• [Enunciado da tarefa 1] No texto sobre a relação laboral do recorrente, reescreva de forma mais breve o parágrafo que começa por "Alega que as testemunhas", mantendo os seus factos principais.
• [Enunciado da tarefa 2] Prossiga o texto sobre a relação laboral do recorrente a partir da última frase apresentada.

• [Texto para leitura]
---+---

Pugna o recorrente para que seja dado como provado que a relação laboral deve ser reportada ao ano de 1995, mais precisamente ao dia 2 de Novembro desse ano.
Alega que as testemunhas por si indicadas afirmaram que antes do recorrente entrar como sócio para a sociedade, na qual adquiriu uma participação, entrou como “trabalhador” e que essa condição de trabalhador se demonstra através do teor do documento emitido pela segurança social junto as autos.
É verdade que as testemunhas V… e C…, ex-sócios do recorrente, isso mesmo afirmaram.
Mas, para que determinada relação seja caracterizada como de trabalho subordinado, e é este tipo de trabalho que está em causa, não basta que alguém afirme que uma pessoa foi trabalhador de outrem.
Aliás, essa afirmação mais não passa do que uma conclusão da(s) testemunha(s), de um juízo por ela (s) formulado(s), que tem de estar alicerçado em factos que para lá de alegados têm de resultar provados.

---+---

• [Registos de dados]
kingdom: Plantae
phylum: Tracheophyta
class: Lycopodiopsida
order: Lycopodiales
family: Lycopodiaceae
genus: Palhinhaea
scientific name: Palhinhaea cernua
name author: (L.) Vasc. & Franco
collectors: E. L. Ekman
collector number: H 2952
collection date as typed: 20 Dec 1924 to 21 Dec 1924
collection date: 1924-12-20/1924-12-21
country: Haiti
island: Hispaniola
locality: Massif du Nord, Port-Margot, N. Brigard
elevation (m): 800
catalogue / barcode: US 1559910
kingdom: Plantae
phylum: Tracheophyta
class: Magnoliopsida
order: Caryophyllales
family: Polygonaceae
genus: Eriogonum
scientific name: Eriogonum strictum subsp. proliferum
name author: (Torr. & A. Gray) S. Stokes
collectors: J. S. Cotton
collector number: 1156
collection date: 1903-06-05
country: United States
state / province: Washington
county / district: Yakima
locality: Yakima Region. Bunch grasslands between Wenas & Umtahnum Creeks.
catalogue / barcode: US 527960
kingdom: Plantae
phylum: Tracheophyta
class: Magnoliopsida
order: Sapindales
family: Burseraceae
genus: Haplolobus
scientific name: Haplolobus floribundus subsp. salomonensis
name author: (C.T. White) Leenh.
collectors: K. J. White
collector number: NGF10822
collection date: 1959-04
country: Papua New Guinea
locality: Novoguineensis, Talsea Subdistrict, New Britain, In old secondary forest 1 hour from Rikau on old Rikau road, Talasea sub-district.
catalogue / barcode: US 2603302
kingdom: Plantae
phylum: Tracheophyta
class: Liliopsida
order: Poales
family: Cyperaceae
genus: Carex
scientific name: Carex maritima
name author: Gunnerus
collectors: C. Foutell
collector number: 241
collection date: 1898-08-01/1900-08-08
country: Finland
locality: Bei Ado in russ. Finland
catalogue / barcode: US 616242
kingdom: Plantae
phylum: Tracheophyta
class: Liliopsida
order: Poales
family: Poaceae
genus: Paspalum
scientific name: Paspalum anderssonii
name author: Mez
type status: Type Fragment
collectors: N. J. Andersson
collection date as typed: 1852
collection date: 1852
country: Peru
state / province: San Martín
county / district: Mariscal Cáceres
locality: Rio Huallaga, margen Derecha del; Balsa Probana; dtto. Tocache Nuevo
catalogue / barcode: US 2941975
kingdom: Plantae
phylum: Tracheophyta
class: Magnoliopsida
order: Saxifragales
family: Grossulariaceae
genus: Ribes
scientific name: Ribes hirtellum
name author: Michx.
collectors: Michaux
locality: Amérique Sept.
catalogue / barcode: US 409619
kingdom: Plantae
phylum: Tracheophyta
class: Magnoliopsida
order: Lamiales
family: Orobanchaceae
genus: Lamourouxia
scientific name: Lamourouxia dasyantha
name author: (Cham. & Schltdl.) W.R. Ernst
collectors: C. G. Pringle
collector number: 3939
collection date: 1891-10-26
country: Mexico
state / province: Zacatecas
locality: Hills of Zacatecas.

---+---

• [Resposta 1] O recorrente alega que, segundo as testemunhas que indicou, entrou na sociedade como trabalhador antes de nela adquirir uma participação como sócio. Alega ainda que essa condição se demonstra pelo documento da segurança social junto aos autos.

• [Resposta 2]
Melhor concretizando, diremos que reportando o recorrente o início da relação laboral a 1995, é aplicável a LCT Cfr., por exemplo, Ac. do STJ de 10/11/2010 (in www.dgsi.pt, proc. 3074/07.0TTLSB.L1.S1), onde se lê “com efeito, estando a qualificação jurídica do contrato dependente da vontade real das partes, aquando da celebração do mesmo, é óbvio que a qualificação não pode deixar de ser considerada como um efeito daquela vontade. E, constituindo esta um facto totalmente passado (…), torna-se evidente (…) que o regime aplicável à qualificação do contrato (…) é o que estava em vigor aquando da celebração do contrato. Só assim não seria relativamente aos factos ocorridos posteriormente à entrada em vigor do Código do Trabalho, se deles resultasse que o relacionamento entre as partes tinha passado a ser substancialmente diferente do que tinha sido anteriormente, caso em que seria necessário indagar se essa alteração correspondia a uma modificação da natureza do vínculo que até aí se tinha existido”, a qual não previa qualquer presunção de laboralidade.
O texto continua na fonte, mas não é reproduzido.